EXCERPT:
● ● ● ● ● ● ●
Equity in the finance of health care
With respect to methods used, ECuity I has demonstrated:

  • how the relative importance of horizontal versus vertical inequity and reranking can be examined by applying a new decomposition method to the redistributive effect of health care finance (Wagstaff and Van Doorslaer, 1997);
  • how both the analysis of progressivity (Janssen, Van Doorslaer and Wagstaff, 1994) and the decomposition of redistributive effect can be used to simulate and evaluate the equity consequences of health care reform.

With respect to results, the ECuity I was able to apply these methods to:

  • the redistributive effect of health care finance in 12 countries (Van Doorslaer, Wagstaff, et al., 1999);
  • an analysis of trends in the progressivity of health care finance in 13 countries (Wagstaff, Van Doorslaer, et al., 1999, JHE);
  • the redistributive effect of the personal income tax system (Wagstaff, Van Doorslaer, et al., 1999, JPE).

Some of the main findings were:

  • that the vertical equity effect accounts for by far the largest share of any income redistributive effect of health care finance in all countries;
  • that private sources of health care finance are regressive, but direct payments are more regressive (and generate more differential treatment of households on similar incomes) than private insurance payments;
  • that tax financing generates the lowest degree of differential treatment of 'equals';
    that in some cases social insurance financing is more progressive than general tax financing of health care;
  • that the share of private financing of health care seems to have been growing over the eighties in Europe.
● ● ● ● ● ● ●
(Collected data)
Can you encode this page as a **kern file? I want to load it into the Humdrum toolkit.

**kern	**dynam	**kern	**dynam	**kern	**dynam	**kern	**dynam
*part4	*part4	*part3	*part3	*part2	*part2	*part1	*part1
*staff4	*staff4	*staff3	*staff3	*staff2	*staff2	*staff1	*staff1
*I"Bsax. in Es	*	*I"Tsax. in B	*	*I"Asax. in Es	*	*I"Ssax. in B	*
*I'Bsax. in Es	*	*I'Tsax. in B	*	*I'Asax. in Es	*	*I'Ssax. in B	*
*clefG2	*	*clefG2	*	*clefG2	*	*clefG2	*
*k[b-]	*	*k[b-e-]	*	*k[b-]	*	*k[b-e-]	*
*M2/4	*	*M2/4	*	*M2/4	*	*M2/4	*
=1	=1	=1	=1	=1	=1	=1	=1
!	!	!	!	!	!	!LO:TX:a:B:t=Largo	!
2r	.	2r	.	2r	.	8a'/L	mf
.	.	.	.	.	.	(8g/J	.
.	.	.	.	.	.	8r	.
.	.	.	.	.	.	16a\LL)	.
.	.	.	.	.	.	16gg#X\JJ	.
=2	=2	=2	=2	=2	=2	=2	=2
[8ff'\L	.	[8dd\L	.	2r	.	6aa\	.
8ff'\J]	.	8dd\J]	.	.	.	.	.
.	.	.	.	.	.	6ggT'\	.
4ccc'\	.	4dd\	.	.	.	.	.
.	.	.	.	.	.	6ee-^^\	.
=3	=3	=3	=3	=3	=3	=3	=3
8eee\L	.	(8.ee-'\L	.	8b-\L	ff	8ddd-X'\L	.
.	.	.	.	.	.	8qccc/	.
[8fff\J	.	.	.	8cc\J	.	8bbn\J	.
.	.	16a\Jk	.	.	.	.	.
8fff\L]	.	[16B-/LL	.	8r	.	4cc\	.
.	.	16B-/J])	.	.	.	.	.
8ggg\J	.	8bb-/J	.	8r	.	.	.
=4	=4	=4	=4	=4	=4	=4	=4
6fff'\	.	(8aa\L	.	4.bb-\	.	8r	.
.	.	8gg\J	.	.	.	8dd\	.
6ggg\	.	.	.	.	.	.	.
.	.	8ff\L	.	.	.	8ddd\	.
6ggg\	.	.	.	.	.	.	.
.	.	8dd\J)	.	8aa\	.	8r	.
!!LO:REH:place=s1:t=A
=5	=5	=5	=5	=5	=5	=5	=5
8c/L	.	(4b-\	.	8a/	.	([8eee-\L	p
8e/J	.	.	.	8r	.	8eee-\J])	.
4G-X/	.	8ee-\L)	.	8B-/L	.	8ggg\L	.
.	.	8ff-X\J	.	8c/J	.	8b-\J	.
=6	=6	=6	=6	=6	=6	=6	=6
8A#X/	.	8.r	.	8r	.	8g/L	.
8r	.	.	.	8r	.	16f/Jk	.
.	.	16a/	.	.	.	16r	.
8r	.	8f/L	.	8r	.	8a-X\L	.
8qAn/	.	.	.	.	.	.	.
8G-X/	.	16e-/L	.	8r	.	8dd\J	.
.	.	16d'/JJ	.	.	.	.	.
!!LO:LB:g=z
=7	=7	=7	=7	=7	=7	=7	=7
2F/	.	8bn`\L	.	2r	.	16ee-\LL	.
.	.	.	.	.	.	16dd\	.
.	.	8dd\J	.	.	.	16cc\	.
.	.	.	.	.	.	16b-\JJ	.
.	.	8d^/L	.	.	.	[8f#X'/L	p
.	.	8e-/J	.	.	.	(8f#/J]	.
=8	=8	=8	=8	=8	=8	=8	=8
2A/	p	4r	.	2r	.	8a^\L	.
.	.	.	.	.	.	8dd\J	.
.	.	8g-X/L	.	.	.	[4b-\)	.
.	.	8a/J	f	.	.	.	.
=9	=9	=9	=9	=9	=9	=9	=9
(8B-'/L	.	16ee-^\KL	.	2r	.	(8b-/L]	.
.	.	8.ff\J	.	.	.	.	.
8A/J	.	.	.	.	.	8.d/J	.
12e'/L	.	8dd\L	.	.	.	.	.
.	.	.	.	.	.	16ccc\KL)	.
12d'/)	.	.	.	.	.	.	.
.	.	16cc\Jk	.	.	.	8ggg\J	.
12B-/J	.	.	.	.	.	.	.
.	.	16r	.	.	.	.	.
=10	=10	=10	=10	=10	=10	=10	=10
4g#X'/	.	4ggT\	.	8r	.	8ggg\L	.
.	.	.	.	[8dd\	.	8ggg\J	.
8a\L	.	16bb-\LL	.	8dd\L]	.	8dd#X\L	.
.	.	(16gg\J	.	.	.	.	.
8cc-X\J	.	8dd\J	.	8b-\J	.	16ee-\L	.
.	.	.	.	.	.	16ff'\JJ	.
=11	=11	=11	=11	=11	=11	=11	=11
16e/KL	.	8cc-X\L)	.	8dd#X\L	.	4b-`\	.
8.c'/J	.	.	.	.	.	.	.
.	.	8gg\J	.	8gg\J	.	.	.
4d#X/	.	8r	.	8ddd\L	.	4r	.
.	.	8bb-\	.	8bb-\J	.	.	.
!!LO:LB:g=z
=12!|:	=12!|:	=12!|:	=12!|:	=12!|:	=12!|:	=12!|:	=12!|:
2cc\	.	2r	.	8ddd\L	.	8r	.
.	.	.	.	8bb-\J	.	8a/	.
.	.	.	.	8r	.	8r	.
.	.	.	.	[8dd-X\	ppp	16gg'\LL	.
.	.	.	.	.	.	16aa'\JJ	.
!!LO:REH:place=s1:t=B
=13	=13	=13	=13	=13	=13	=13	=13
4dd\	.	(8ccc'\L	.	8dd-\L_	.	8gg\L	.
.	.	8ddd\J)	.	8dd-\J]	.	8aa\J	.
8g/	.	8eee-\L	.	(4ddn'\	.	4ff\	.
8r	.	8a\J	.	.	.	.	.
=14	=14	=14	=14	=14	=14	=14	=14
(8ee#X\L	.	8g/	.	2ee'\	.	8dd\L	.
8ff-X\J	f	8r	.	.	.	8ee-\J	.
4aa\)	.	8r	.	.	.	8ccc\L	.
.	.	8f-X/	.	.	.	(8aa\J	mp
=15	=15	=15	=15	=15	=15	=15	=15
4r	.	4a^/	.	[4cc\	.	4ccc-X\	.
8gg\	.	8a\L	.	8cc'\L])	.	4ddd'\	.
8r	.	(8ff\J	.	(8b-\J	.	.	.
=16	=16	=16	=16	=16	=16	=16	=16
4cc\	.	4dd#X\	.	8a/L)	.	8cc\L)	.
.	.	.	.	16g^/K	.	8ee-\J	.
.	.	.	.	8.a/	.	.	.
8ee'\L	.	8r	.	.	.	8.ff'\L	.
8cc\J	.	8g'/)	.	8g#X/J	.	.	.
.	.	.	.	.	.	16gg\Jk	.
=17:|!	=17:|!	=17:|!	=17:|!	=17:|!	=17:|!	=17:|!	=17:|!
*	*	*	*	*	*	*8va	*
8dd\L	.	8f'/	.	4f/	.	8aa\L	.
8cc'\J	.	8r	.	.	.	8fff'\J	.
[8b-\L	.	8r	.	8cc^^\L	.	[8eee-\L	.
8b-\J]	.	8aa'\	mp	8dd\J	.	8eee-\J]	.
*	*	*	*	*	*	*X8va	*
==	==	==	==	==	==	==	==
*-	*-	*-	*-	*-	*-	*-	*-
● ● ● ● ● ● ●
Go on with the text on equity in the finance of health care, picking up right after its last sentence. The records have no connection to the text.

ANSWER SECTION:
Equity in the delivery of health care
With respect to methods used, ECuity I:

  • provided a new - more convenient and simple - method to measure the extent of inequity in the delivery of health systems (Wagstaff and Van Doorslaer, 2000);
  • developed a new statistical test for inequity in the delivery of health care (Wagstaff and Van Doorslaer, 2000).

With respect to results, ECuity I was able to apply these new measures and tests to an analysis of the health care systems of 8 countries (Wagstaff, Van Doorslaer et al., 2000). The main results were that:

  • there is a tendency to find more inequity favouring the poor because of bias in need measurement;
  • that this tendency is larger for inpatient care than for outpatient specialist care;
  • that utilization of GP care tends to be most distributed according to self-perceived need.

Inequalities in health
With respect to methods, ECuity I has accomplished two significant advances: We developed a latent variable-based method which improves the reliability of inequality measurement in the presence of multiple-category morbidity indicators (Wagstaff and Van Doorslaer, 1994);
we devised a more accurate method for statistical inference with respect to health concentration indices (Kakwani, Wagstaff and Van Doorslaer, 1997).

With respect to results, all of these new methods were successfully applied to the analysis of income-related inequalities in health in 9 countries (Van Doorslaer, Wagstaff, et al., 1997). It was found:

  • that inequalities in health favouring the rich were statistically significant in all of these countries;
  • that they were larger in the US and the UK than in the other European countries;
  • that they were smaller in the Scandinavian countries and the former East Germany;
  • that there was a high correlation with the income inequality in these countries;
  • that there was no statistical relationship with other potential determinants such as the level of health expenditure or income, or the public share of health expenditure.

These latter results have attracted a lot of attention and have been cited in several editorials in the British Medical Journal (Wilkinson,1996; Davey Smith, 1996).